Alternative Funding Models for the UC System

Thursday, May 17, marked the latest installment in the “Speak Out!” series, a symposium reflecting on the current economic and educational climate at the University of California. The event, titled, “Alternative Funding Models for the UC System,” revolved around three prospective funding models for higher education. It was sponsored by the UCR Center for Ideas and Society and featured a panel composed of UCSF Professor of Medicine Stan Glantz, Chris LoCascio and Alex Abelson of FixUC, and political activist of ReFund CA Jono Shaffer. Amidst the $15.7 billion deficit currently facing California and the implications of Jerry Brown’s recent state budget proposal, panelists discussed the need for further investment towards higher education through different modes of funding.

“The core of the agreement between the governor and the UC system is that the UC will no longer be held accountable for its priorities,” stated UCSF Professor of Medicine Steve Glantz who referred to the unfulfilled goals of the 1960-1975 Master Plan for Higher Education.

In a proposal entitled “Financial Options for Restoring Quality and Access to Public Higher Education in California,” Glantz advocates pressing the “reset” button by rolling back fees to the 1990 timetable, which would result in the annual tuition of $3,299 per student. The funding for this initiative would cost the median taxpayer an annual surcharge of $49, which constitutes over half of the labor force in California and the overall cost of $6.67 billion dollars per year.

As chair of the systemwide Committee on Planning and Budget (2005-2006), Glantz had assisted in the development of the “Current Budget Trends and Future of the UC” report, which played out the political accords between the university and the governor as being “financially untenable.” At the time of the report, Glantz traced the crisis back to the period of Governor Arnold Schwarzenegger, whose governance had led to tremendous cuts to higher education and the failed promises of a 3 percent increase for the following years. “I think one of the other problems is that UC (system), Cal State and CC are always fighting with each other over the shrinking pie and it weakens them politically,” stated Glantz at the event. In an interview with the Highlander, Glantz expressed great frustration over compromised proposals by both the governor and university officials, which has led to a greater disinvestment in higher education, a “squeezed” student enrollment rate, and the depreciated value in the lack of funding

As one of the primary creators of the FixUC proposal and Editor-in-Chief of the Highlander newspaper, Chris LoCascio advocated the need for a more sustainable means of funding that was less reliant on the backings of a fluctuating and unpredictable form of state funding.
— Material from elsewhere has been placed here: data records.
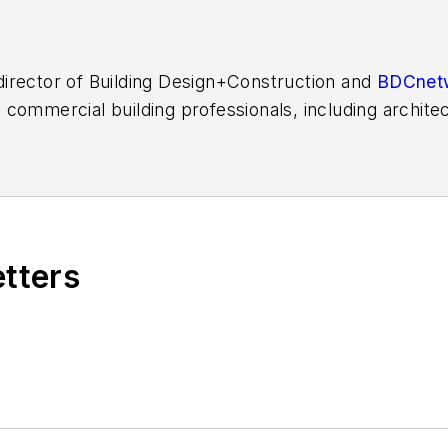
l director of Building Design+Construction and
BDCnet
commercial building professionals, including architec
covered the U.S. construction industry for more than
Professional Builder
,
Custom Builder
, and HousingZon
 decade.
etters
LoCascio focused on “rethinking education” of the UC system through the proposal, which would eliminate upfront costs and therefore, eliminate the need for financial aid and interest-incurring loans. Funding would result from students contributing around 5 percent of their earnings for 20 years, thus creating a greater sense of personal investment for their alma mater. In retrospect, universities would encourage graduate employment and continuing alumni benefits as a source of ultimate revenue. LoCascio stated that the UC system remains one of the biggest sources of revenue returns to California where “UCR specifically invests $1.4 million dollars into the state.” In an updated model released back in March, the Capped Contribution Model creates an income threshold between for graduate contribution. Through the enforcement of the IRS, the collections aspect of the funding program will bring forth consistent funding.
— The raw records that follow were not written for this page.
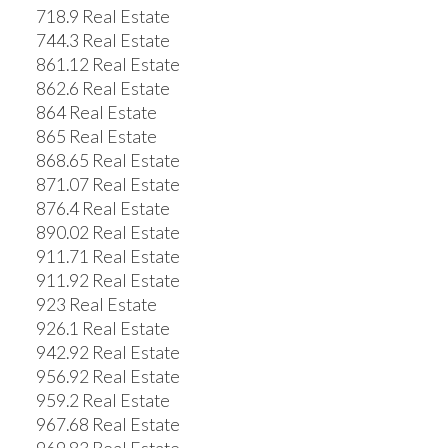
718.9 Real Estate
744.3 Real Estate
861.12 Real Estate
862.6 Real Estate
864 Real Estate
865 Real Estate
868.65 Real Estate
871.07 Real Estate
876.4 Real Estate
890.02 Real Estate
911.71 Real Estate
911.92 Real Estate
923 Real Estate
926.1 Real Estate
942.92 Real Estate
956.92 Real Estate
959.2 Real Estate
967.68 Real Estate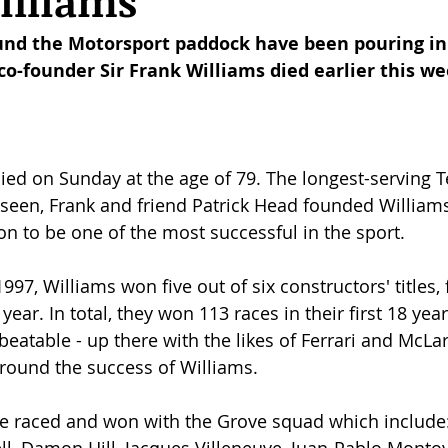
illiams
und the Motorsport paddock have been pouring in 
o-founder Sir Frank Williams died earlier this we
died on Sunday at the age of 79. The longest-serving 
seen, Frank and friend Patrick Head founded Williams
n to be one of the most successful in the sport. 
7, Williams won five out of six constructors' titles, 
ear. In total, they won 113 races in their first 18 year
eatable - up there with the likes of Ferrari and McLa
round the success of Williams.
ve raced and won with the Grove squad which include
In hopes of readdressing the core of the state financial crisis, organizer of the Service Employees International Union Jono Shaffer, wanted the audience to further address the source of taxation and the need for increased revenue throughout the state. In reference to the “Millionaire’s Tax,” Shaffer suggested that the few who had been responsible for the recession should be the ones responsible for fixing the economy. Shaffer declared the discussion a matter of a revenue crisis versus cuts and taxation. “The question of the CA budget within the contents of the broader economic situation if we want to fix the problem (is) that we can’t just sit and rearrange the deck chairs on the titanic if we want a real fix,” expressed Shaffer whose main message was to “make the 1 percent pay.” Shaffer considers plutocracy to be the problem with the actions of political actors and pushes for a united front through voter registration and stronger legislation.
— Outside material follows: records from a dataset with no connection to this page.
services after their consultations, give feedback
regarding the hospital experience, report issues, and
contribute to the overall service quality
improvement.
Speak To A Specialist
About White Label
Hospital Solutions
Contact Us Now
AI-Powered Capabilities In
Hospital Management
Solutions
The end of the discussion allowed for a short public forum period which addressed concerns among each model and their overall application. “I don’t think we can roll back the clock because we’re going to find ourselves in the exact same situation 10 years later” stated LoCascio in response to Professor’s Glantz proposal, while Shaffer felt that the FixUC proposal “accepts too much of the status quo and it allows the system to fall apart…so you’ve come up with a solution that fits within a paradigm that’s broken.” Glantz also expressed the “political motive” for the overall financial crisis. Questions addressing the student loan bubble had been identified by Shaffer who “identify the debt and get debt forgiveness on anything that’s profiteering,” which excluded bankruptcy, and ultimately can hurt one’s credit. Despite the disagreement in the accuracy of financials, the overall panel pushed for further investment in higher education through alternative sources of funding.

Full disclosure: Panel participant Chris LoCascio is a member of the Highlander staff.